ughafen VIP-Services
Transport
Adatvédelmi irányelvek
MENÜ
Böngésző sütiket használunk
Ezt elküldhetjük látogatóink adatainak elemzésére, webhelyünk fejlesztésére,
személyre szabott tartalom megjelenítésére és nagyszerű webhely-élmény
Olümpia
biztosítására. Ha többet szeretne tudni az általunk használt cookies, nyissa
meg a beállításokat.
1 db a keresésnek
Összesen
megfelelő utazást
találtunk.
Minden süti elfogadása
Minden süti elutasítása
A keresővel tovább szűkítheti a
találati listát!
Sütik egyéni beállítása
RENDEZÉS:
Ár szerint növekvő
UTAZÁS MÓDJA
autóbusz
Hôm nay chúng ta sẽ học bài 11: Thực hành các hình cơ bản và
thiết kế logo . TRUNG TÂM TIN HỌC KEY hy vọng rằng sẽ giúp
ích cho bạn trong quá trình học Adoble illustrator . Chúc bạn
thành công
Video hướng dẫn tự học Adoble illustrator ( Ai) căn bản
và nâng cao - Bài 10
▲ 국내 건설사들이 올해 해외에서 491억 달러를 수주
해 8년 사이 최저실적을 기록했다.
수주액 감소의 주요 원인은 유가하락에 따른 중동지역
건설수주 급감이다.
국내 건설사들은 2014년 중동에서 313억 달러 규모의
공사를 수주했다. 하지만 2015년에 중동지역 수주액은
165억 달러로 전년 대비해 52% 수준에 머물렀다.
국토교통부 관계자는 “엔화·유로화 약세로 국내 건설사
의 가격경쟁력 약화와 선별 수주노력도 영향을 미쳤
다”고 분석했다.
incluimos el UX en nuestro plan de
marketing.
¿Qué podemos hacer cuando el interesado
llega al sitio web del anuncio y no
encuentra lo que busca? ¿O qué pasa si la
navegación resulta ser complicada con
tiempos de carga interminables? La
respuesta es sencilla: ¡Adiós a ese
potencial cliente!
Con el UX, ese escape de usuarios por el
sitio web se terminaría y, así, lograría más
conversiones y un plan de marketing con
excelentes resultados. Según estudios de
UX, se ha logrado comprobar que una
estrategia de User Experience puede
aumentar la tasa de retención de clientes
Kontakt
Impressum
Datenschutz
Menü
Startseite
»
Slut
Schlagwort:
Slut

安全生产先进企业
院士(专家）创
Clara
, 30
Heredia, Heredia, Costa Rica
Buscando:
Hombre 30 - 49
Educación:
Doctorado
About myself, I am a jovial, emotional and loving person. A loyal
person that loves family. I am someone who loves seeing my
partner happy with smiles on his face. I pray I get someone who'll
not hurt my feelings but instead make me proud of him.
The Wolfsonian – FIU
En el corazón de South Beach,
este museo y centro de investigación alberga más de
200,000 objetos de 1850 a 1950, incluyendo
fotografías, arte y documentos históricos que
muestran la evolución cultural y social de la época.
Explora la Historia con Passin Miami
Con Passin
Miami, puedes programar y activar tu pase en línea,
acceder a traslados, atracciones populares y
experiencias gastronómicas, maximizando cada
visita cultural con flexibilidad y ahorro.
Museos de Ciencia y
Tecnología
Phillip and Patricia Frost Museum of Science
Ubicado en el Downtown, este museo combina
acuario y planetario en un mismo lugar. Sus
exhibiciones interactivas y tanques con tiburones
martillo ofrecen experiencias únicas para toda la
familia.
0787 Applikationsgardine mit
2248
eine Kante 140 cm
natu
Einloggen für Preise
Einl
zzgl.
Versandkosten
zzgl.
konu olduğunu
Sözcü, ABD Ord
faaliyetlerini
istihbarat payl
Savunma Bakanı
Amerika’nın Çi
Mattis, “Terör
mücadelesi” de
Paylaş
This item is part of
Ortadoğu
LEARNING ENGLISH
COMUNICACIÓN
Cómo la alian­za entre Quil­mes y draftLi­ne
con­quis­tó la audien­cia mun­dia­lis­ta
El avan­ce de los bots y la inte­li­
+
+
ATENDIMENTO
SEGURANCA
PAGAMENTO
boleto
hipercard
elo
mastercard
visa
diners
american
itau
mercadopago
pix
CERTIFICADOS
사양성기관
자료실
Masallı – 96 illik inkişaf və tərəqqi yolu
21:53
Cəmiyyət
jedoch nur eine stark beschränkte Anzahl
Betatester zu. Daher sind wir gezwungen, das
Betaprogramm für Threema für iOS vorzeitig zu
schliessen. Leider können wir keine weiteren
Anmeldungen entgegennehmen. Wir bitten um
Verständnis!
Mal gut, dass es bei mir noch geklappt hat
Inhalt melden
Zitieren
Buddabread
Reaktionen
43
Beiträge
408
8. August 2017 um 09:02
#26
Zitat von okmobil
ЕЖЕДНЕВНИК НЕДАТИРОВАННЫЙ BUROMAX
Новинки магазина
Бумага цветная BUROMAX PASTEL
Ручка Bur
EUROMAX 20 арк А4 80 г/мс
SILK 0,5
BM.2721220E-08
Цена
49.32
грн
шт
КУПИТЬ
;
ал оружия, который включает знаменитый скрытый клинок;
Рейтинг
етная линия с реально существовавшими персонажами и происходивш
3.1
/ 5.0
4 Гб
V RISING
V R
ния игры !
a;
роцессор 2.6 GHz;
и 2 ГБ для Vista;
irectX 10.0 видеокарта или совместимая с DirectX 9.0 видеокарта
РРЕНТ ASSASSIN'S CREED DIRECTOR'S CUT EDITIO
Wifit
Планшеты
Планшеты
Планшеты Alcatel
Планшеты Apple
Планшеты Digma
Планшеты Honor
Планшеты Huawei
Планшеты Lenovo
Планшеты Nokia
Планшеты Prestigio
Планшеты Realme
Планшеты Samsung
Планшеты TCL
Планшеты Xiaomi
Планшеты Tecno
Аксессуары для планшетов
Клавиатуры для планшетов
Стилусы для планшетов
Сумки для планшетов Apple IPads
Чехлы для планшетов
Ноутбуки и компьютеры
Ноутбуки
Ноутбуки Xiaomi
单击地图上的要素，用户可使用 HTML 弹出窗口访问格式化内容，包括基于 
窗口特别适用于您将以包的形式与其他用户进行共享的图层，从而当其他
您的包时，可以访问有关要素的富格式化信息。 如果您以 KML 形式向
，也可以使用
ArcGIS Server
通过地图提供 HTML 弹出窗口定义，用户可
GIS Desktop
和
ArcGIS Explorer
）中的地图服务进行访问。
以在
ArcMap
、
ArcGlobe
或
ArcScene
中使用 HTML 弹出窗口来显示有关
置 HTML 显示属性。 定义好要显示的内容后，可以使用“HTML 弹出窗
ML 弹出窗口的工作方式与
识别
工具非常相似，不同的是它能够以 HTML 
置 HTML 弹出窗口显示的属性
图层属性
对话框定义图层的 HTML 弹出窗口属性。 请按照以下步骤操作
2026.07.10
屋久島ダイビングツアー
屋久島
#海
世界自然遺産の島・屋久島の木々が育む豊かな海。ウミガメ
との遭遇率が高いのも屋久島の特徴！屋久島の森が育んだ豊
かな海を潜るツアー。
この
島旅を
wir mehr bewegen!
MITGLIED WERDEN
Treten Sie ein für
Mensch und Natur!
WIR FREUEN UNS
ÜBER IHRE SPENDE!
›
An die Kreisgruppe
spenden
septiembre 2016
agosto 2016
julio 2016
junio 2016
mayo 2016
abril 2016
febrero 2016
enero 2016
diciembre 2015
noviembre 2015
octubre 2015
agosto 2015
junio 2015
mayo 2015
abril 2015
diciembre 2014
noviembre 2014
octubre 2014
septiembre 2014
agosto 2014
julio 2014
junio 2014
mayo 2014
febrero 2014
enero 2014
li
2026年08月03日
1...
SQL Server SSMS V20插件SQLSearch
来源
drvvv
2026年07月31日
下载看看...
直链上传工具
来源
________________________________________
> **TASK PROMPT**: Reproduce every record exactly, line by line.

> **TASK RESULT**:
ughafen VIP-Services
Transport
Adatvédelmi irányelvek
MENÜ
Böngésző sütiket használunk
Ezt elküldhetjük látogatóink adatainak elemzésére, webhelyünk fejlesztésére,
személyre szabott tartalom megjelenítésére és nagyszerű webhely-élmény
Olümpia
biztosítására. Ha többet szeretne tudni az általunk használt cookies, nyissa
meg a beállításokat.
1 db a keresésnek
Összesen
megfelelő utazást
találtunk.
Minden süti elfogadása
Minden süti elutasítása
A keresővel tovább szűkítheti a
találati listát!
Sütik egyéni beállítása
RENDEZÉS:
Ár szerint növekvő
UTAZÁS MÓDJA
autóbusz
Hôm nay chúng ta sẽ học bài 11: Thực hành các hình cơ bản và
thiết kế logo . TRUNG TÂM TIN HỌC KEY hy vọng rằng sẽ giúp
ích cho bạn trong quá trình học Adoble illustrator . Chúc bạn
thành công
Video hướng dẫn tự học Adoble illustrator ( Ai) căn bản
và nâng cao - Bài 10
▲ 국내 건설사들이 올해 해외에서 491억 달러를 수주
해 8년 사이 최저실적을 기록했다.
수주액 감소의 주요 원인은 유가하락에 따른 중동지역
건설수주 급감이다.
국내 건설사들은 2014년 중동에서 313억 달러 규모의
공사를 수주했다. 하지만 2015년에 중동지역 수주액은
165억 달러로 전년 대비해 52% 수준에 머물렀다.
국토교통부 관계자는 “엔화·유로화 약세로 국내 건설사
의 가격경쟁력 약화와 선별 수주노력도 영향을 미쳤
다”고 분석했다.
incluimos el UX en nuestro plan de
marketing.
¿Qué podemos hacer cuando el interesado
llega al sitio web del anuncio y no
encuentra lo que busca? ¿O qué pasa si la
navegación resulta ser complicada con
tiempos de carga interminables? La
respuesta es sencilla: ¡Adiós a ese
potencial cliente!
Con el UX, ese escape de usuarios por el
sitio web se terminaría y, así, lograría más
conversiones y un plan de marketing con
excelentes resultados. Según estudios de
UX, se ha logrado comprobar que una
estrategia de User Experience puede
aumentar la tasa de retención de clientes
Kontakt
Impressum
Datenschutz
Menü
Startseite
»
Slut
Schlagwort:
Slut

安全生产先进企业
院士(专家）创
Clara
, 30
Heredia, Heredia, Costa Rica
Buscando:
Hombre 30 - 49
Educación:
Doctorado
About myself, I am a jovial, emotional and loving person. A loyal
person that loves family. I am someone who loves seeing my
partner happy with smiles on his face. I pray I get someone who'll
not hurt my feelings but instead make me proud of him.
The Wolfsonian – FIU
En el corazón de South Beach,
este museo y centro de investigación alberga más de
200,000 objetos de 1850 a 1950, incluyendo
fotografías, arte y documentos históricos que
muestran la evolución cultural y social de la época.
Explora la Historia con Passin Miami
Con Passin
Miami, puedes programar y activar tu pase en línea,
acceder a traslados, atracciones populares y
experiencias gastronómicas, maximizando cada
visita cultural con flexibilidad y ahorro.
Museos de Ciencia y
Tecnología
Phillip and Patricia Frost Museum of Science
Ubicado en el Downtown, este museo combina
acuario y planetario en un mismo lugar. Sus
exhibiciones interactivas y tanques con tiburones
martillo ofrecen experiencias únicas para toda la
familia.
0787 Applikationsgardine mit
2248
eine Kante 140 cm
natu
Einloggen für Preise
Einl
zzgl.
Versandkosten
zzgl.
konu olduğunu
Sözcü, ABD Ord
faaliyetlerini
istihbarat payl
Savunma Bakanı
Amerika’nın Çi
Mattis, “Terör
mücadelesi” de
Paylaş
This item is part of
Ortadoğu
LEARNING ENGLISH
COMUNICACIÓN
Cómo la alian­za entre Quil­mes y draftLi­ne
con­quis­tó la audien­cia mun­dia­lis­ta
El avan­ce de los bots y la inte­li­
+
+
ATENDIMENTO
SEGURANCA
PAGAMENTO
boleto
hipercard
elo
mastercard
visa
diners
american
itau
mercadopago
pix
CERTIFICADOS
사양성기관
자료실
Masallı – 96 illik inkişaf və tərəqqi yolu
21:53
Cəmiyyət
jedoch nur eine stark beschränkte Anzahl
Betatester zu. Daher sind wir gezwungen, das
Betaprogramm für Threema für iOS vorzeitig zu
schliessen. Leider können wir keine weiteren
Anmeldungen entgegennehmen. Wir bitten um
Verständnis!
Mal gut, dass es bei mir noch geklappt hat
Inhalt melden
Zitieren
Buddabread
Reaktionen
43
Beiträge
408
8. August 2017 um 09:02
#26
Zitat von okmobil
ЕЖЕДНЕВНИК НЕДАТИРОВАННЫЙ BUROMAX
Новинки магазина
Бумага цветная BUROMAX PASTEL
Ручка Bur
EUROMAX 20 арк А4 80 г/мс
SILK 0,5
BM.2721220E-08
Цена
49.32
грн
шт
КУПИТЬ
;
ал оружия, который включает знаменитый скрытый клинок;
Рейтинг
етная линия с реально существовавшими персонажами и происходивш
3.1
/ 5.0
4 Гб
V RISING
V R
ния игры !
a;
роцессор 2.6 GHz;
и 2 ГБ для Vista;
irectX 10.0 видеокарта или совместимая с DirectX 9.0 видеокарта
РРЕНТ ASSASSIN'S CREED DIRECTOR'S CUT EDITIO
Wifit
Планшеты
Планшеты
Планшеты Alcatel
Планшеты Apple
Планшеты Digma
Планшеты Honor
Планшеты Huawei
Планшеты Lenovo
Планшеты Nokia
Планшеты Prestigio
Планшеты Realme
Планшеты Samsung
Планшеты TCL
Планшеты Xiaomi
Планшеты Tecno
Аксессуары для планшетов
Клавиатуры для планшетов
Стилусы для планшетов
Сумки для планшетов Apple IPads
Чехлы для планшетов
Ноутбуки и компьютеры
Ноутбуки
Ноутбуки Xiaomi
单击地图上的要素，用户可使用 HTML 弹出窗口访问格式化内容，包括基于 
窗口特别适用于您将以包的形式与其他用户进行共享的图层，从而当其他
您的包时，可以访问有关要素的富格式化信息。 如果您以 KML 形式向
，也可以使用
ArcGIS Server
通过地图提供 HTML 弹出窗口定义，用户可
GIS Desktop
和
ArcGIS Explorer
）中的地图服务进行访问。
以在
ArcMap
、
ArcGlobe
或
ArcScene
中使用 HTML 弹出窗口来显示有关
置 HTML 显示属性。 定义好要显示的内容后，可以使用“HTML 弹出窗
ML 弹出窗口的工作方式与
识别
工具非常相似，不同的是它能够以 HTML 
置 HTML 弹出窗口显示的属性
图层属性
对话框定义图层的 HTML 弹出窗口属性。 请按照以下步骤操作
2026.07.10
屋久島ダイビングツアー
屋久島
#海
世界自然遺産の島・屋久島の木々が育む豊かな海。ウミガメ
との遭遇率が高いのも屋久島の特徴！屋久島の森が育んだ豊
かな海を潜るツアー。
この
島旅を
wir mehr bewegen!
MITGLIED WERDEN
Treten Sie ein für
Mensch und Natur!
WIR FREUEN UNS
ÜBER IHRE SPENDE!
›
An die Kreisgruppe
spenden
septiembre 2016
agosto 2016
julio 2016
junio 2016
mayo 2016
abril 2016
febrero 2016
enero 2016
diciembre 2015
noviembre 2015
octubre 2015
agosto 2015
junio 2015
mayo 2015
abril 2015
diciembre 2014
noviembre 2014
octubre 2014
septiembre 2014
agosto 2014
julio 2014
junio 2014
mayo 2014
febrero 2014
enero 2014
li
2026年08月03日
1...
SQL Server SSMS V20插件SQLSearch
来源
drvvv
2026年07月31日
下载看看...
直链上传工具
来源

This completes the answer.